2 minute read / Apr 26, 2016 /
Five Charts on the State of the Early Stage SaaS Market in 2016
As the overall venture market environment evolves in 2016, so too does the SaaS and Software segment. The number of Series A, B, C, and D investments in software companies stabilized at roughly 170 per quarter from mid-2013 through mid-2015, before falling 17% in Q4 2015 to a two year low. In Q1 2016, SaaS rounds increased a modest 10%. The SaaS fundraising has slowed in parallel to the rest of the market. But early 2016 pace still exceeds the best quarters of 2010-2012.
In dollar terms, Q1 notched the greatest amount invested yet. The aggregate amount raised does seem to be stabilizing around $2.8B per quarter, and suffers from substantial volatility of about $1B. Many startups who raised their early rounds in the 2012-2014 time frame are growing quickly and raising substantially larger follow-ons.
Let’s break down the data by series.
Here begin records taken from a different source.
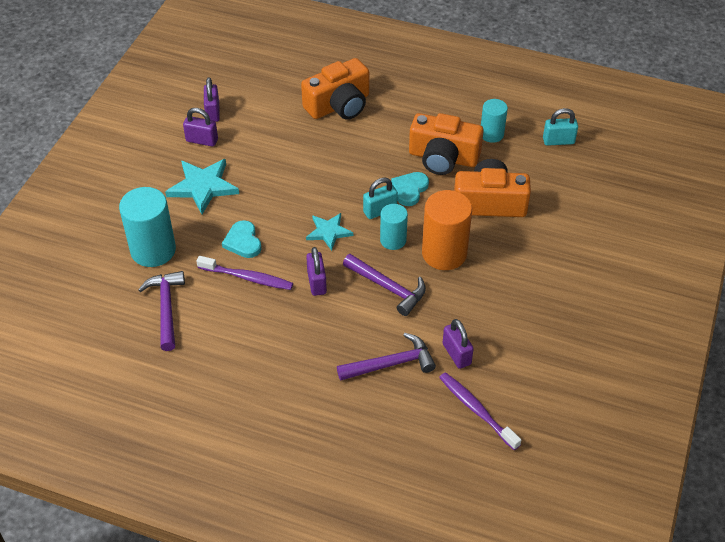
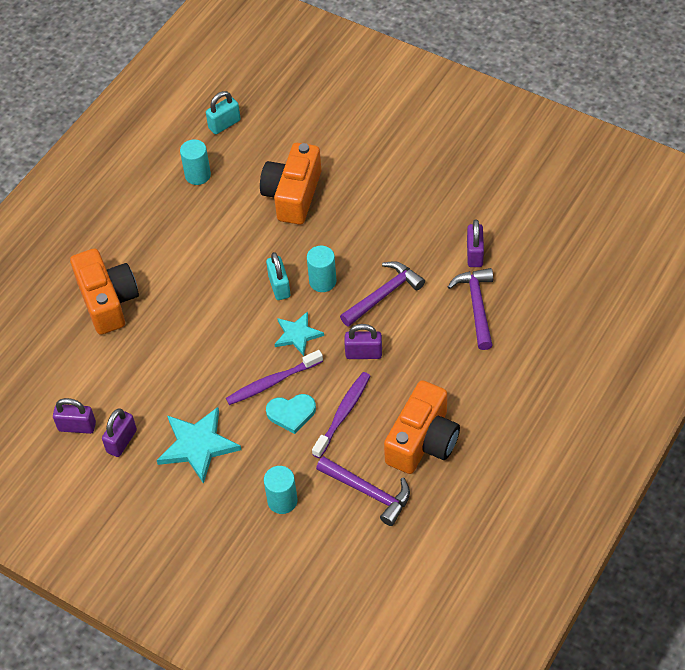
camera: 75 degrees left, 5 degrees up
turquoise cylinder [119,187,176,267] -> turquoise cylinder [264,466,298,514], size x0.59
purple hammer [138,271,185,351] -> purple hammer turned 150 degrees counterclockwise [316,456,410,526]
turquoise heart [391,172,429,206] -> none
orange camera [409,113,484,175] -> orange camera moved to [384,380,460,474]
orange cylinder [422,190,472,270] -> none
purple toothbrush [439,372,521,450] -> purple toothbrush moved to [226,350,323,405]
purple padlock [442,319,474,369] -> purple padlock turned 75 degrees counterclockwise [467,219,484,267]
turquoise padlock [543,108,578,146] -> turquoise padlock turned 45 degrees clockwise [206,91,241,134]

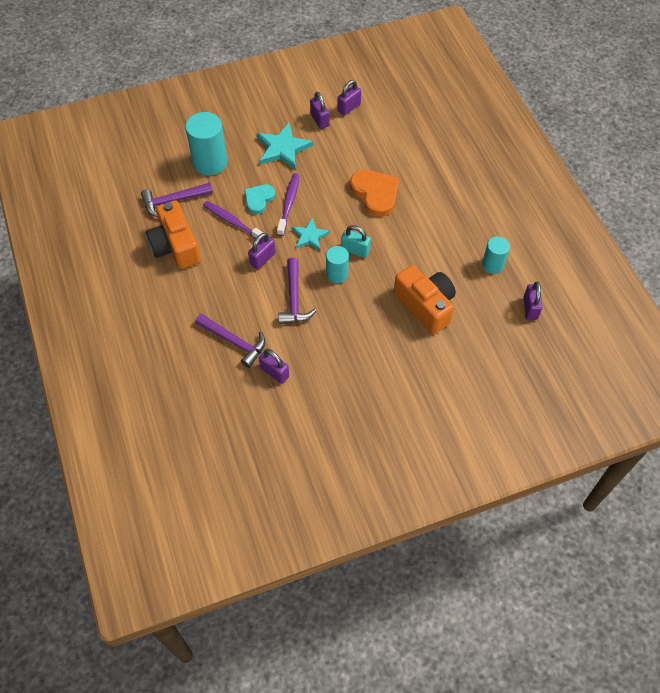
camera: 125 degrees right, 5 degrees up
orange camera [70,248,139,335] -> none
turquoise padlock [206,91,241,134] -> purple padlock [523,282,543,320]
turquoise cylinder [264,466,298,514] -> turquoise cylinder [185,112,228,176], size x1.70
purple toothbrush [312,372,370,458] -> purple toothbrush turned 150 degrees clockwise [203,201,264,239]
none -> orange heart [350,170,399,217]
Series A volumes have been declining steadily since their Q1 2014 highs. Over the past eight quarters, volumes have fallen by 25%. Series Bs and Series Cs are flat. Series Ds are down, but trivial in number.
Though Series A rounds have slid, the median round size is at near five-year highs of $6M; similar for Series Bs at $13.6M. This behavior echoes the concentration of dollars we see in the seed market.
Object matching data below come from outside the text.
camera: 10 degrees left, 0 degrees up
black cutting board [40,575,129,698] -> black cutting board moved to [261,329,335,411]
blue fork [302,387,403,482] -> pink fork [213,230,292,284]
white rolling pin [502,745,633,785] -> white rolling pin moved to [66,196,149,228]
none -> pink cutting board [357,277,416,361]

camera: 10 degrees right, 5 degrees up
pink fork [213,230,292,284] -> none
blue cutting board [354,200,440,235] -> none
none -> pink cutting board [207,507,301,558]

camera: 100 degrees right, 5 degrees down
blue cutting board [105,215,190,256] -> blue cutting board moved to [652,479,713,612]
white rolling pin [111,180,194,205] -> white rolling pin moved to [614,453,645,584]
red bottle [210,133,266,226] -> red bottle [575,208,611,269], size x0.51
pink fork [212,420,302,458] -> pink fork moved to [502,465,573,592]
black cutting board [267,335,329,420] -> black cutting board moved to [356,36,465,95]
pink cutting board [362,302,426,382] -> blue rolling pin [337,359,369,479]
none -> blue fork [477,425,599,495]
Series C rounds spiked to greater than $30M after a quarter at $15M - the variance between the two figures challenges our ability to draw an inference. Median Series D round sizes though are stable.
In aggregate dollar terms, Series As are flat; Series Bs have fallen by 50% from their highs; Series Cs spiked, reaching five year highs and Series Ds are stable.
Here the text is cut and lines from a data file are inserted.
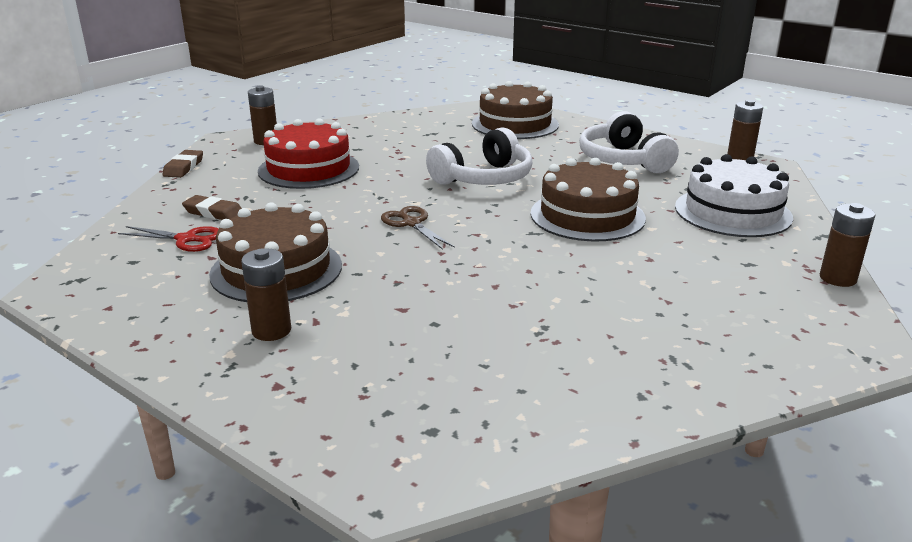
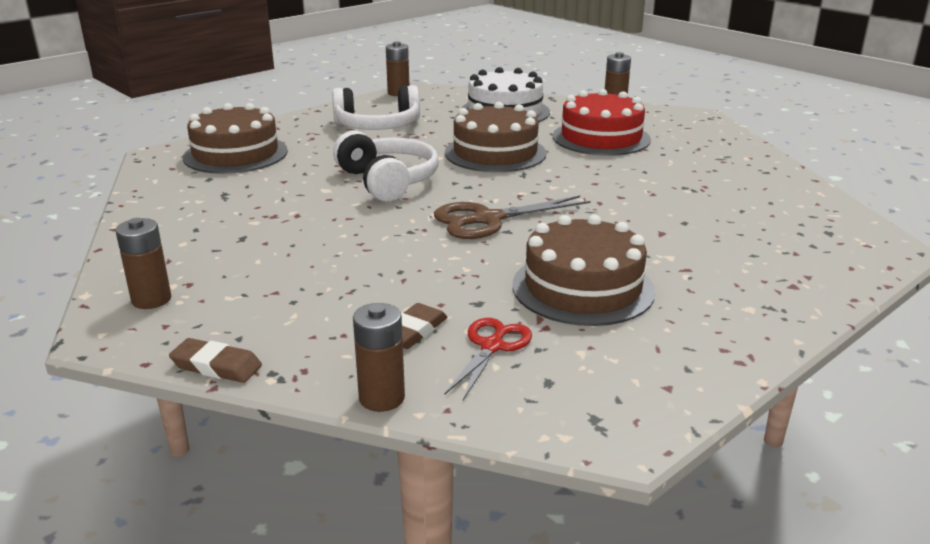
camera: 80 degrees left, 0 degrees up
brown battery [241,248,291,341] -> brown battery moved to [353,303,405,412]
red cake [258,118,359,189] -> red cake moved to [553,89,651,156]
brown scissors [381,206,455,250] -> brown scissors [434,196,590,239], size x1.52

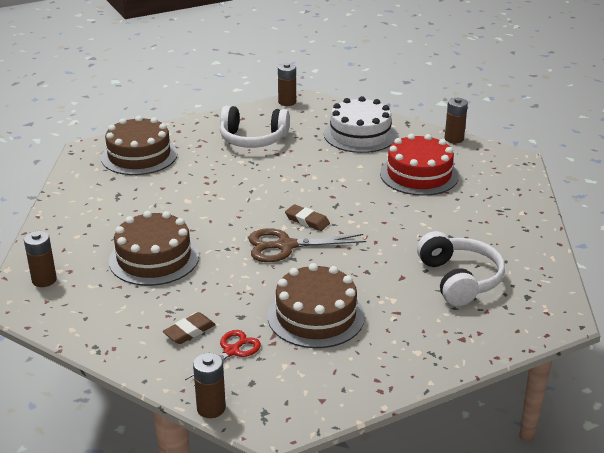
camera: 15 degrees right, 5 degrees up
brown eraser [169,338,262,383] -> brown eraser moved to [285,204,330,231]
white headphones [333,131,439,202] -> white headphones moved to [417,231,505,306]
brown battery [353,303,405,412] -> brown battery moved to [193,353,226,418]
brown cake [445,102,546,172] -> brown cake moved to [109,211,199,286]

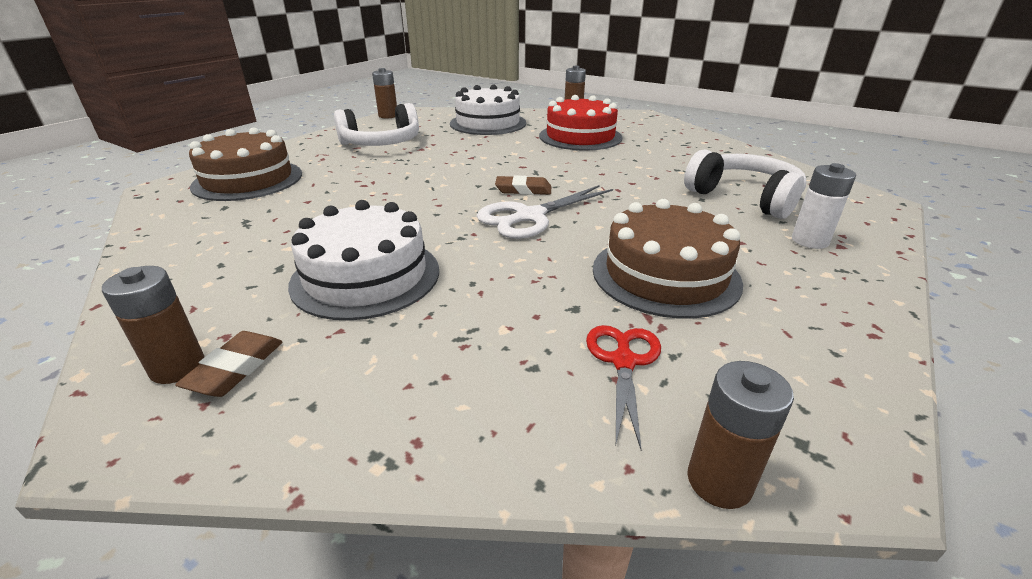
camera: 30 degrees left, 0 degrees up
brown cake [109,211,199,286] -> white cake [288,200,439,321]
brown eraser [162,312,216,344] -> brown eraser moved to [175,331,282,397]
brown scissors [248,228,366,262] -> white scissors [477,185,613,239]
none -> white battery [792,163,856,249]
The SaaS fundraising market is remarkably similar to the overall venture market. Investors are concentrating dollars in fewer early-stage bets. Series B rounds seem to be the hardest to raise as both the count and dollars steadily erode. There’s something funny going on in the series C market, because it’s the only one that is growing at any meaningful rate.
Perhaps this is the return of the classic late stage venture investor, suddenly able to invest in businesses at reasonable valuations as hedge funds, mutual funds and family offices return to bread-and-butter investing and leave the venture market.
In summary, SaaS startups today still enjoy one of the best fundraising markets of the last five years. The complexion of the market certainly has changed a bit, but set in historical context, it’s still a great time to be a SaaS founder.